LS seems to be more sensitive to TKA than to THA infection; we can offer no obvious explanation for this. Certain factors may increase the Se. These include differences between knee and hip loadings, the surgical technique used (whether cement is employed to fix the prosthesis or not; a cementless prosthesis may be associated with more inflammation), and joint characteristics (the knee is more superficial than the hip, which may be associated with greater predispositions to inflammation and infection).

We found no correlation between the current antibiotic treatment and LS values, as was also true in other studies [11, 26, 28, 29].
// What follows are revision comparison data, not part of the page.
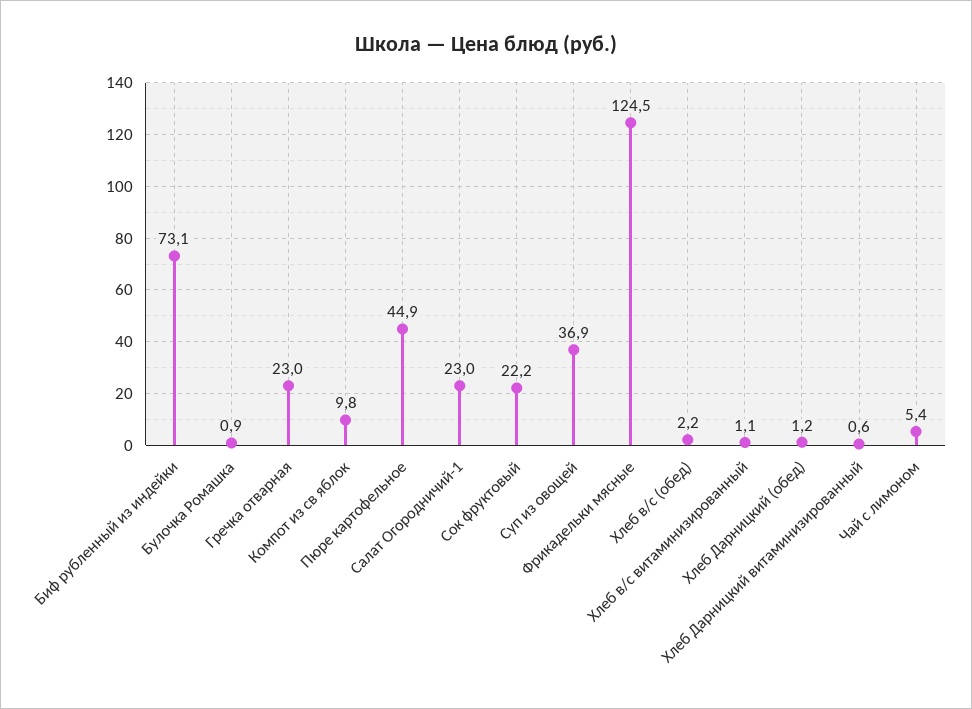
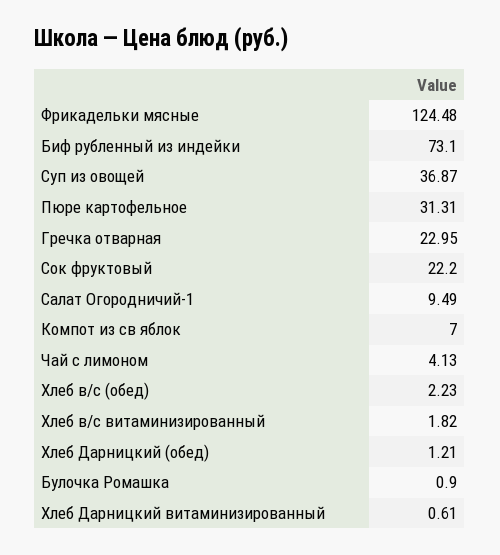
  {
    "Биф рубленный из индейки": 73.1,
    "Булочка Ромашка": 0.9,
    "Гречка отварная": 22.95,
-   "Компот из св яблок": 9.8,
+   "Компот из св яблок": 7,
-   "Пюре картофельное": 44.9,
+   "Пюре картофельное": 31.31,
-   "Салат Огородничий-1": 23,
+   "Салат Огородничий-1": 9.49,
    "Сок фруктовый": 22.2,
    "Суп из овощей": 36.87,
    "Фрикадельки мясные": 124.48,
    "Хлеб в/с (обед)": 2.23,
-   "Хлеб в/с витаминизированный": 1.1,
+   "Хлеб в/с витаминизированный": 1.82,
    "Хлеб Дарницкий (обед)": 1.21,
    "Хлеб Дарницкий витаминизированный": 0.61,
-   "Чай с лимоном": 5.4
+   "Чай с лимоном": 4.13
  }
To the best of our knowledge, no literature data are available on LLS values in relation to the extent of WBC labelling. According to the Society of Nuclear Medicine, the usual amount of 99mTc-HMPAO-labelled WBC injected into adults is 185–370 MBq [30]. The levels varied among published studies: the lowest value was 185 MBq reported by Fernandez et al. [31], while Pelosi et al. injected 430–600 MBq [24], Filippi et al. 400–555 MBq [19], and Simonsen et al. 628–775 MBq [25]. We were not able to determine the best compromise between Se and irradiation. Moreover, the separation of polynuclear leucocytes from other blood cells was less than perfect. Therefore, somered blood cells may have been labelled, which could reduce the Se of LLS and limit the comparisons made among the various activity groups. However, influence of these labelled red blood cells has not been studied and we did not know if there is a correlation between activity of this extra leucocyte labelling and Se of the scintigraphy.
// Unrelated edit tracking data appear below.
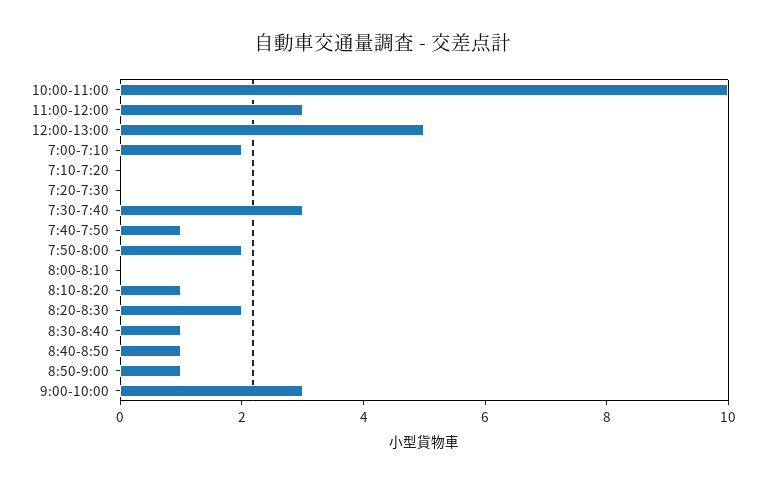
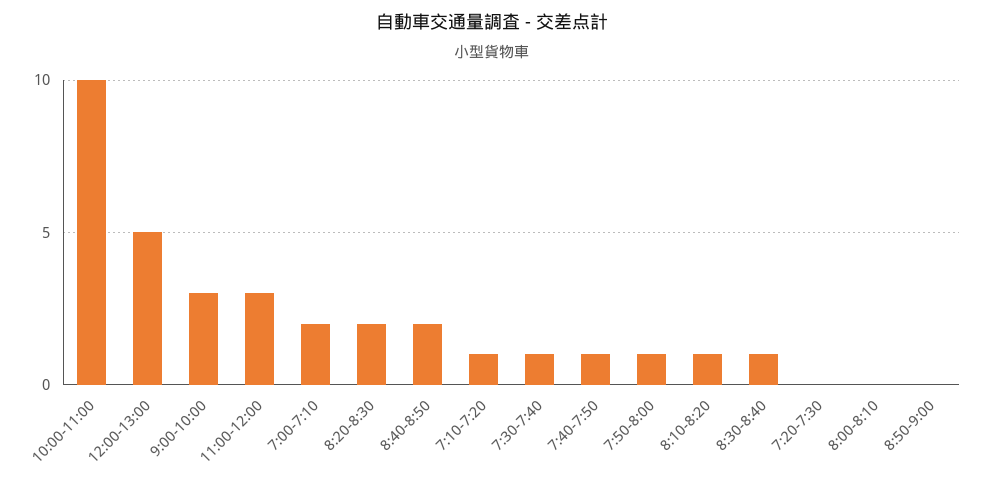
  {
    "10:00-11:00": 10,
    "11:00-12:00": 3,
    "12:00-13:00": 5,
    "7:00-7:10": 2,
-   "7:10-7:20": 0,
+   "7:10-7:20": 1,
    "7:20-7:30": 0,
-   "7:30-7:40": 3,
+   "7:30-7:40": 1,
    "7:40-7:50": 1,
-   "7:50-8:00": 2,
+   "7:50-8:00": 1,
    "8:00-8:10": 0,
    "8:10-8:20": 1,
    "8:20-8:30": 2,
    "8:30-8:40": 1,
-   "8:40-8:50": 1,
+   "8:40-8:50": 2,
-   "8:50-9:00": 1,
+   "8:50-9:00": 0,
    "9:00-10:00": 3
  }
As FDG accumulates at sites of infection and inflammation, positron emission tomography (PET) has been used to diagnose disorders of the musculoskeletal system, including PJI. However, FDG imaging afforded no significant advantage over LS [5, 14].
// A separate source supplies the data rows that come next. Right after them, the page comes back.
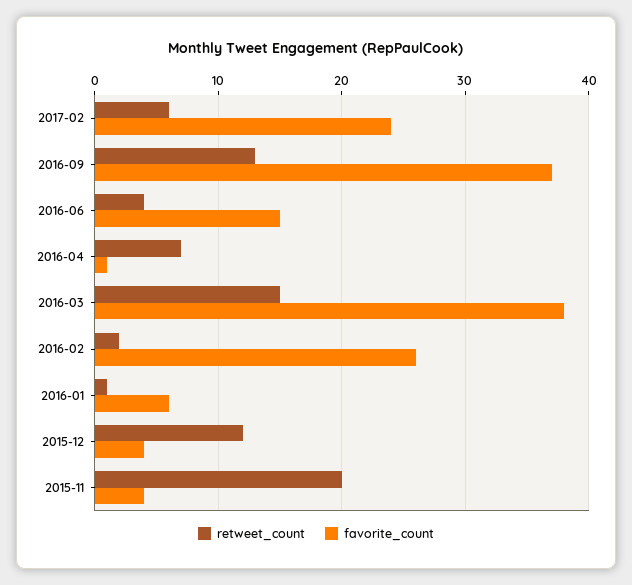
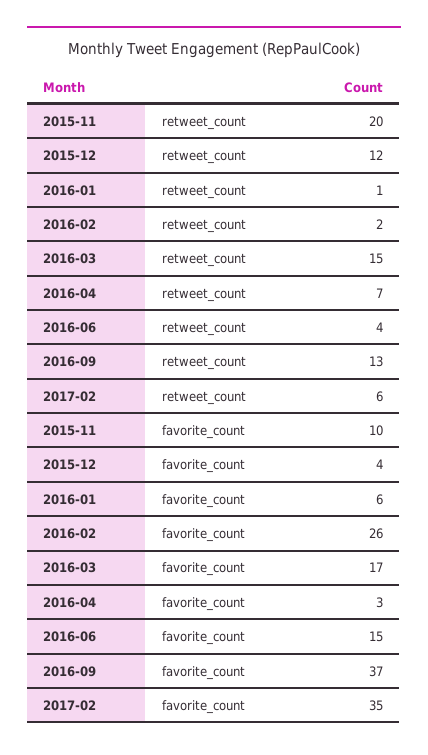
  {
    "retweet_count": {
      "2017-02": 6,
      "2016-09": 13,
      "2016-06": 4,
      "2016-04": 7,
      "2016-03": 15,
      "2016-02": 2,
      "2016-01": 1,
      "2015-12": 12,
      "2015-11": 20
    },
    "favorite_count": {
-     "2017-02": 24,
+     "2017-02": 35,
      "2016-09": 37,
      "2016-06": 15,
-     "2016-04": 1,
+     "2016-04": 3,
-     "2016-03": 38,
+     "2016-03": 17,
      "2016-02": 26,
      "2016-01": 6,
      "2015-12": 4,
-     "2015-11": 4
+     "2015-11": 10
    }
  }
Leucocyte uptake around a prosthesis may reflect bone marrow displacement or surgical activation. Therefore, LS has been combined with 99mTc-sulphur colloid. In patients lacking PJI, the bone marrow distributions evident on LS and bone marrow scans are similar. The reported accuracy of the LS/bone marrow scan combination ranged from 86 to 98% [32].

Conclusion

LLS is a very interesting imaging modality used to explore chronic bone and joint infections. In practice, we found that AGS was less efficient but preferred when LLS was not possible for various reasons. In a selected population, we found that the Se of LS varied by the location of the infection. The current antibiotic treatment, the type of pathogen, and the injected activity had no influence on LS accuracy. Hybrid imaging using SPECT-CT seemed to increase the Sp of LS. Thus, PET/CT imaging may be the next step in leucocyte exploitation. The radiolabel (18F) has a short half-life (110 min), and labelled leucocyte PET is thus unsuitable for data acquisition later than 4–6 h after injection. In cases of chronic PJI, delayed imaging is mandatory because of slow leucocyte biokinetics at the infected sites. It will be interesting to follow the contributions made by new radiotracers such as 64Cu, the half-life (2.6 days) of which allows radiolabelled antibodies or white blood cells to be tracked.